Lawmakers summon minister to answer charges on Yale agreement

Lawmakers have summoned Foreign Affairs minister Jose Antonio Garcia Belaunde to answer questions over charges that Peru will receive from Yale University only a portion of the archaeological pieces taken from Machu Picchu almost a century ago.

Garcia Belaunde has been called to appear before Congress’ foreign affairs commission next week, according to the head of the commission, Hildebrando Tapia, speaking to Radioprogramas.

The decision to summon the minister follows charges made by opposition lawmaker Yonhy Lescano that under the current agreement with Yale, Peru will only receive 20% of the 46,632 fragments and artifacts taken from the Inca citadel by American historian Hiram Bingham.

Last November, President Alan Garcia went on national TV to say that Peru and Yale reached a deal for the entire collection to be returned.

“The Peruvian government is thankful for this decision and recognizes that the University of Yale conserved these fragments and pieces that would otherwise have been scattered in private collections around the world or perhaps lost,” García said at the time.

The artifacts are to be housed at the Inca palace of Casa Concha, owned by San Antonio Abad del Cuzco National University (UNSAAC), where Yale University will also collaborate to make the International Center for Machu Picchu, which will include a museum and research facilities.  However, only a little more than 300 of the ceramic, stone and metal artifacts are considered to be of museum quality, while the remainder is made up to a great extent by bone fragments and potsherds.

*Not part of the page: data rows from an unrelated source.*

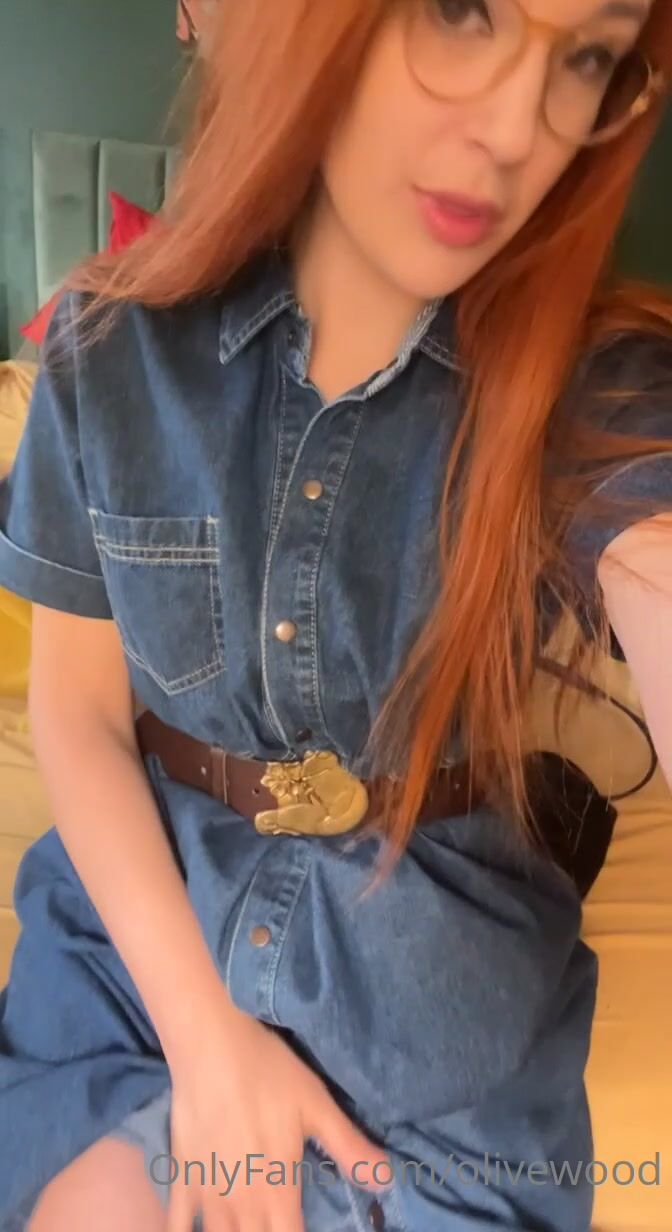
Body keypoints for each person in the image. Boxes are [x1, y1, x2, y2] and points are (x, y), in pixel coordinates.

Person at [1, 1, 671, 1229]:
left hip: (434, 996)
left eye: (589, 55)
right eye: (462, 8)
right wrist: (207, 1043)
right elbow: (78, 711)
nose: (519, 128)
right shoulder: (106, 351)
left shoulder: (591, 385)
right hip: (139, 949)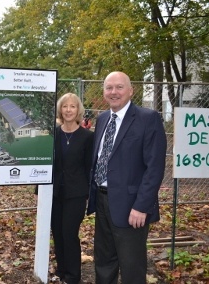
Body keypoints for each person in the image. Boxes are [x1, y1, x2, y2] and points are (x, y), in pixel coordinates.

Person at [87, 71, 167, 284]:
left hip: (132, 206)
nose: (114, 92)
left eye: (119, 87)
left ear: (131, 90)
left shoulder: (148, 119)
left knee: (132, 265)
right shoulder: (103, 118)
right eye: (109, 88)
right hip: (103, 201)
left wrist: (142, 206)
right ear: (104, 92)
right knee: (104, 261)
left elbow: (155, 168)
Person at [50, 93, 94, 283]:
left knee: (69, 233)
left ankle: (73, 276)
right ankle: (61, 272)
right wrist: (39, 190)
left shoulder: (87, 137)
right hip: (54, 192)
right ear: (60, 110)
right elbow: (45, 164)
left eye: (72, 106)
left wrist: (88, 194)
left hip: (76, 193)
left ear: (78, 111)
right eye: (65, 106)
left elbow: (89, 167)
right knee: (57, 233)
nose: (68, 110)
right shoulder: (53, 134)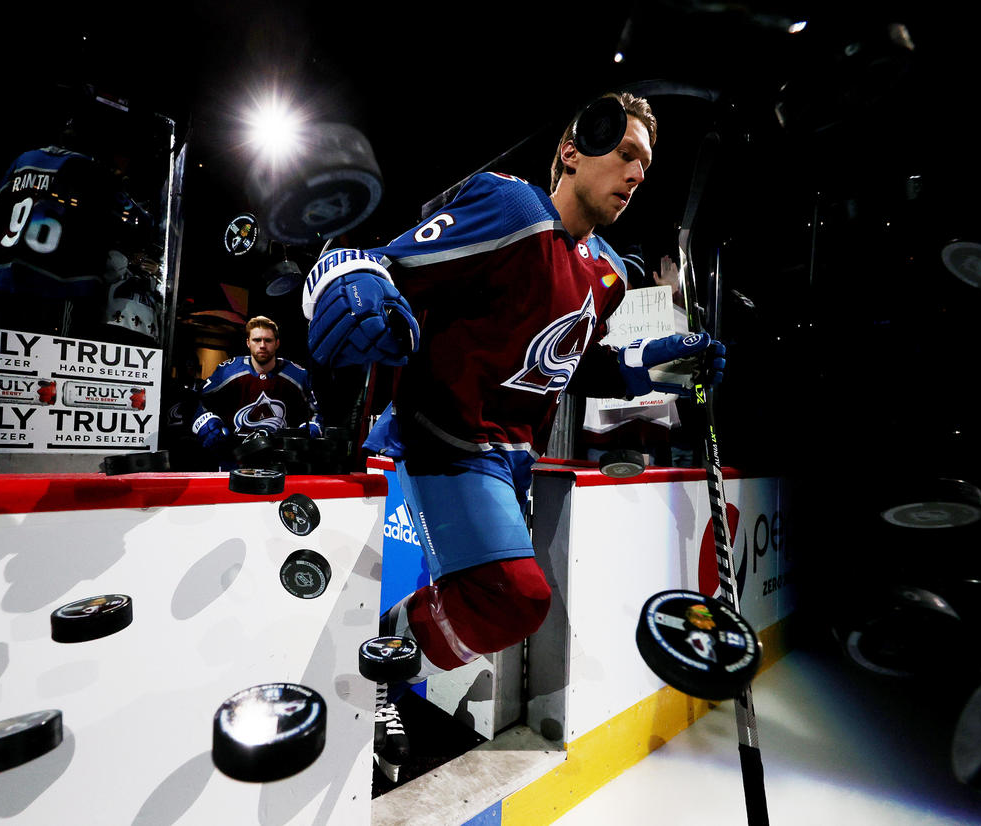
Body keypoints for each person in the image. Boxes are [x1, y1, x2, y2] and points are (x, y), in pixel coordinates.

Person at [299, 93, 725, 780]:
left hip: (505, 459)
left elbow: (572, 363)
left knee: (495, 603)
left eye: (646, 165)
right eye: (625, 154)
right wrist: (350, 286)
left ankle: (382, 659)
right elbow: (377, 264)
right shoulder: (513, 212)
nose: (637, 173)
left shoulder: (608, 273)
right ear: (571, 149)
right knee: (512, 598)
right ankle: (379, 667)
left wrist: (653, 366)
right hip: (439, 438)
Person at [191, 316, 321, 465]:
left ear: (277, 343)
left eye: (268, 340)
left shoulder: (298, 375)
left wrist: (312, 429)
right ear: (248, 342)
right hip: (234, 460)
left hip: (279, 463)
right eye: (257, 340)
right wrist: (206, 423)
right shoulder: (227, 372)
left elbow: (315, 413)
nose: (262, 345)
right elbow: (198, 401)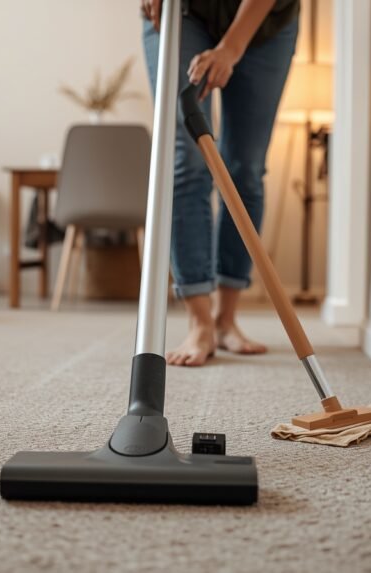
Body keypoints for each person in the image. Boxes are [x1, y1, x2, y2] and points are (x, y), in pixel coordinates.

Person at [142, 0, 298, 367]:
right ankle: (200, 321)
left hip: (265, 24)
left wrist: (231, 48)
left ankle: (226, 318)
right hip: (182, 11)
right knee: (187, 159)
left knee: (245, 169)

The museum-quality artifacts include a ceramic vessel called a Paccha (right), and an aryballos or handled jar (above), used by the Inca during rituals requiring chicha or corn beer.

However, according to Lescano, the current agreement is a “big lie” and it should be annulled because Peru will only receive a portion of the pieces.

“The government knew that it would lose an international trial [to obtain the pieces], so it opted for an agreement and later to lie to us,” daily El Comercio reported Lescano as saying.

“It is a very serious charge, so we have made the decision to immediately invite the Foreign Affairs minister [to the commission] so he can explain if the charge is true or not,” said Tapia.

“It would be a joke against our country, because the archaeological pieces are of vital importance and belong to the heritage of all Peruvians and humanity,” he said, adding: “It would be a scandal without precedent.”

The return of the pieces has been a contentious issue between Peru and Yale, and while the charges, if true, may result in a scandal, they would not necessarily be without precedent.

In fact, in September 2007, about a year after President Garcia began his second administration, a memorandum of understanding was signed between the university and Peru to return the Machu Picchu artifacts.

However, the deal was shot down when the accord came under scrutiny by former Peruvian first lady Eliane Karp, wife of Garcia’s predecessor, Alejandro Toledo.

In an Op-Ed piece in the New York Times, Karp wrote that under the terms of the memorandum, Peru would receive only 384 “museum quality” pieces for a traveling exhibit over two years, whose ultimate destination would be a museum in Cusco, built to specifications set by Yale.

The Peabody Museum of Natural History in Connecticut would retain the rest of the artifacts — including ceramics, human bone fragments and metal ceremonial pieces – and usufructory rights over the materials for 99 more years.

According to Yale University’s Machu Picchu Myth Fact Sheet, the Machu Picchu materials at the Peabody Museum are comprised of 5,415 lots of objects and fragments, plus 329 museum-quality objects.  The inventory groups individual fragments of a single object –e.g. shards of a single ceramic utensil, or bone fragments from a single human body—into a single lot.  A lot, therefore, could contain from two to three or as many as 200 or more fragments of a single object.

According to the Yale fact sheet, at the conclusion of a visit to the Peabody Museum by Dr. Cecilia Bakula, then director of Peru’s National Institute of Culture, INC, the Peruvian team’s inventory recorded 5397 lots of objects plus 370 museum-quality objects, which comprised a total of 46,311 individual fragments or pieces.  The difference in the number of museum-quality objects was based on the Peruvian team’s count of some lots of objects as single objects.